In October 2019, the EU Commission announced the Circular Economy Action Plan (CAEP) which aims to make legislation that would introduce and enforce standards of repairability necessary on all electronic products, including smartphones. “This is historic, it’s huge,” explains Mikolajczak. However, she also stresses that before celebrating we need to ensure this provision becomes a reality. It must not be watered down by industry during the process of legislating.” In warning, Mikolajczak cites the example of the universal smartphone charger. For over a decade, the EU Commission has been pushing for all smartphones from all companies to share a common charger to reduce e-waste. Yet, we still find ourselves with different chargers for all our products because Apple has spent billions of dollars on lawyers and lobbying that has ensured this regulation has never come to pass.

While the CEAP does not explicitly address the environmentally damaging and exploitative working conditions of smartphone production these issues would be significantly mitigated through repairability.
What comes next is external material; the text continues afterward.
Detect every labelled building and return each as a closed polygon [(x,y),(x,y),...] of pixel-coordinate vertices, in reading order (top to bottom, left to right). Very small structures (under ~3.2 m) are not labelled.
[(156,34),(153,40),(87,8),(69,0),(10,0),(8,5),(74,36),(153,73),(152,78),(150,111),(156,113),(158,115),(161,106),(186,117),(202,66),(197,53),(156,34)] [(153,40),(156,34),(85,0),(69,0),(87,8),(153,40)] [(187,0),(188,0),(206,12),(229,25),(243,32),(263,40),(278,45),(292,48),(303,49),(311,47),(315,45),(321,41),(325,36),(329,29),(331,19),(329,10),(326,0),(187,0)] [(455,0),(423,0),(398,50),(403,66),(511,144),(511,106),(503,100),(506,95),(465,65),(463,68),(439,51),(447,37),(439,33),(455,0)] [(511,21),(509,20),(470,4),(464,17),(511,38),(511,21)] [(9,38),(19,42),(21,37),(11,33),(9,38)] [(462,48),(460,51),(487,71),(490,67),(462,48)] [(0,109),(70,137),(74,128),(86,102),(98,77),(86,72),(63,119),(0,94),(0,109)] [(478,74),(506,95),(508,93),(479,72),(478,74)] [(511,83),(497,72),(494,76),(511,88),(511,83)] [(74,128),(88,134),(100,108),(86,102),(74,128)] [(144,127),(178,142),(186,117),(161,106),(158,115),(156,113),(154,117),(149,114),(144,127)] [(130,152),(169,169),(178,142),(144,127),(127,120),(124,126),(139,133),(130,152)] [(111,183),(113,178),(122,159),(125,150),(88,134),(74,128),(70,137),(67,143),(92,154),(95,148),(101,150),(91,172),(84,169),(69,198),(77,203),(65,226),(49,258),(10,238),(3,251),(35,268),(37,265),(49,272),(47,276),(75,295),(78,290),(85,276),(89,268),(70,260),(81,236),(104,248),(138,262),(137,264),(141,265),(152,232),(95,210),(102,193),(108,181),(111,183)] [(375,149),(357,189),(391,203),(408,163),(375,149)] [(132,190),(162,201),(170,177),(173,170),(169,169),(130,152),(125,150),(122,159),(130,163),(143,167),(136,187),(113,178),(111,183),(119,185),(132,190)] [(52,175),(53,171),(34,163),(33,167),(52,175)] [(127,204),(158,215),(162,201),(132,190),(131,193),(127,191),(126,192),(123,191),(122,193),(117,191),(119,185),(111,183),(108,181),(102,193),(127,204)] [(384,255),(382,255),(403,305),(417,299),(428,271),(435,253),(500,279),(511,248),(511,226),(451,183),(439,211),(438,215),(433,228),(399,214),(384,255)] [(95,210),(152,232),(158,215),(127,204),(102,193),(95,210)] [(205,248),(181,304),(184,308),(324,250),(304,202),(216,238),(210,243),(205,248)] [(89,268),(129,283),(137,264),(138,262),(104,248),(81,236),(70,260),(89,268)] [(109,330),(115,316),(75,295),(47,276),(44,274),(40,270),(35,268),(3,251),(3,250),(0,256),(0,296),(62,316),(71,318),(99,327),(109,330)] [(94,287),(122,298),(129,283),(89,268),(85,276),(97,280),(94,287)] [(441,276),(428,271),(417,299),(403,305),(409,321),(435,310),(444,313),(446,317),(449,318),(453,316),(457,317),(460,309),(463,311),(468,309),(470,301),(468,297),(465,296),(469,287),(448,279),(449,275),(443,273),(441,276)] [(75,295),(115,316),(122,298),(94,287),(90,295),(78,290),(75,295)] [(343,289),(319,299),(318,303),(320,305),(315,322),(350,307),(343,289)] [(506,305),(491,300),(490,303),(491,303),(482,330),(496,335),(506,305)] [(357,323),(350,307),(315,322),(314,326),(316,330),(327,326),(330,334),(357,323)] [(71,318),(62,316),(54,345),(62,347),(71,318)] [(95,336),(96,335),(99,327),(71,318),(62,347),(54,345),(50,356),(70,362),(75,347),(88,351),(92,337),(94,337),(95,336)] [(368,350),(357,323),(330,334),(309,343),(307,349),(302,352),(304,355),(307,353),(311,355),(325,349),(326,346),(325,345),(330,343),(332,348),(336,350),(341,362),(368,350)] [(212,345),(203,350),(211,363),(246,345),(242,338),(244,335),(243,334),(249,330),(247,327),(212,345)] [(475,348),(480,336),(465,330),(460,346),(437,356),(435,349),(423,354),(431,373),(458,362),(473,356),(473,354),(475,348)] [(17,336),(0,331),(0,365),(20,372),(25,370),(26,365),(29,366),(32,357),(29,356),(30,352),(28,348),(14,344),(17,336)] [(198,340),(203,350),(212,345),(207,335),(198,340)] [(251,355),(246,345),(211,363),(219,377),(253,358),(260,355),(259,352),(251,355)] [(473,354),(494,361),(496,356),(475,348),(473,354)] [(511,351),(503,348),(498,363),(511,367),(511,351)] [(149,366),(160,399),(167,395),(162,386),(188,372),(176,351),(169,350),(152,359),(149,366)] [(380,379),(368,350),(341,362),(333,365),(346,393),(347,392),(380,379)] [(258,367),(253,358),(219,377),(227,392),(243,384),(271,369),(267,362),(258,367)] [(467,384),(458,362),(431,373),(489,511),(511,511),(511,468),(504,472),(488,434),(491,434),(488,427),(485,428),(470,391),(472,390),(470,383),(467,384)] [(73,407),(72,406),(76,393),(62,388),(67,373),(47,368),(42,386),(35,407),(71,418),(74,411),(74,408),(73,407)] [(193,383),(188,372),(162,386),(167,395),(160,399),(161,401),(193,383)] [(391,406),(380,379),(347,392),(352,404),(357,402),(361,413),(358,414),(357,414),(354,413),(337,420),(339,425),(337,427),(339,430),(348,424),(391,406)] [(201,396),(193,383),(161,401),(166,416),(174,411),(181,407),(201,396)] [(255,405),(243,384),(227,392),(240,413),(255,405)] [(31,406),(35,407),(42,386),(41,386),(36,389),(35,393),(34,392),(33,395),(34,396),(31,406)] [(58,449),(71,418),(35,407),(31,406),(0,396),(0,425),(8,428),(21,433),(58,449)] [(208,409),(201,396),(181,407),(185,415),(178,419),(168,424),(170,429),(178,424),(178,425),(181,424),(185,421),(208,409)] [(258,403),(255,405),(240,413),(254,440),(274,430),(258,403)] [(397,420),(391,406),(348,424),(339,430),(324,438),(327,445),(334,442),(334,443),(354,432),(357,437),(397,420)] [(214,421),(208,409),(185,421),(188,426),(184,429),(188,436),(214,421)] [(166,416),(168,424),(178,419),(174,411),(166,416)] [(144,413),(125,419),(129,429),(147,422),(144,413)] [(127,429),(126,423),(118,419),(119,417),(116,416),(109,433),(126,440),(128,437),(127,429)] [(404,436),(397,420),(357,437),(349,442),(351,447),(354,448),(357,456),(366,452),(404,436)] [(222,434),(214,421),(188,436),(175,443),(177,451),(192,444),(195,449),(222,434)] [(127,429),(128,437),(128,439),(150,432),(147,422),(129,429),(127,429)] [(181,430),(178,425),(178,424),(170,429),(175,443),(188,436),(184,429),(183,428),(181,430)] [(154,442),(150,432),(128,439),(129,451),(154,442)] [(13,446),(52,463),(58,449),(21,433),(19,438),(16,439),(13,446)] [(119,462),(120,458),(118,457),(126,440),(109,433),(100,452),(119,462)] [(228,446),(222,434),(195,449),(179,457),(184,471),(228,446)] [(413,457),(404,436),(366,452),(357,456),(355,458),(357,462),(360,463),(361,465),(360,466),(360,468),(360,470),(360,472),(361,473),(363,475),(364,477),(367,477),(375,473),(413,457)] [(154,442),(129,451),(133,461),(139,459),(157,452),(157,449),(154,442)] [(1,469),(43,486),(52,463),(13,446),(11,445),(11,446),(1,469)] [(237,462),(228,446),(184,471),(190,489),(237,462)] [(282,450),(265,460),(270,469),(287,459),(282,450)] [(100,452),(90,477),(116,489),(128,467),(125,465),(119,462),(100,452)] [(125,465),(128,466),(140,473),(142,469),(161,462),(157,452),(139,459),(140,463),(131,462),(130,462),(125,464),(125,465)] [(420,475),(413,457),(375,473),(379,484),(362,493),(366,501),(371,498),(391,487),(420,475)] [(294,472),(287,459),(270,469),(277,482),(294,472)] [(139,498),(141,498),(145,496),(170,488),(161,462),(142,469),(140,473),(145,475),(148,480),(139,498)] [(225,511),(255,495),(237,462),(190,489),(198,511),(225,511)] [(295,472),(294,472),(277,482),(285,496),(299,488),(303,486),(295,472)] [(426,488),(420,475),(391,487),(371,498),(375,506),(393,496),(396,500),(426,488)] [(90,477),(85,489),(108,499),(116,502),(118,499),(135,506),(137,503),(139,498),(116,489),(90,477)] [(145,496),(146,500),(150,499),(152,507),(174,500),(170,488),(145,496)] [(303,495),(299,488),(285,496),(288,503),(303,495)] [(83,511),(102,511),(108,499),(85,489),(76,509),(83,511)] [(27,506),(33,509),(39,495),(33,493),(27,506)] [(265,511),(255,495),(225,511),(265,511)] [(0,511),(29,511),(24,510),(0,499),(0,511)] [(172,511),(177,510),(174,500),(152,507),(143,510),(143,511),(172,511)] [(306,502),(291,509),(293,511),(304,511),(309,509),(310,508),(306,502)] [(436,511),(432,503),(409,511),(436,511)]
Every new phone perpetuates the cycles of exploitation and environmental damage, in fact, 80% of the direct climate impact of smartphones occurs at the manufacturing stage due to the energy-intensive processes and rare metals involved. Likewise, much of the human rights exploitation and toxicity to workers occurs at this stage. Simply put, the more a phone can be repaired and updated, the fewer new phones need to enter the marketplace and therefore less damage is done to people and the planet in the first place.

What Fairphone’s challenging and sometimes contradictory journey over the past seven years demonstrates is that are no simple solutions to fixing an industry whose rotten roots have been allowed to grow and proliferate unchecked for so many years. It will take multiple stakeholders, multiple years and multiple systematic changes to create a true shift in production standards. It cannot be done by a single company alone, but a single company can make us think about how we measure success. What happens when human life and environmental life are prioritized over profits?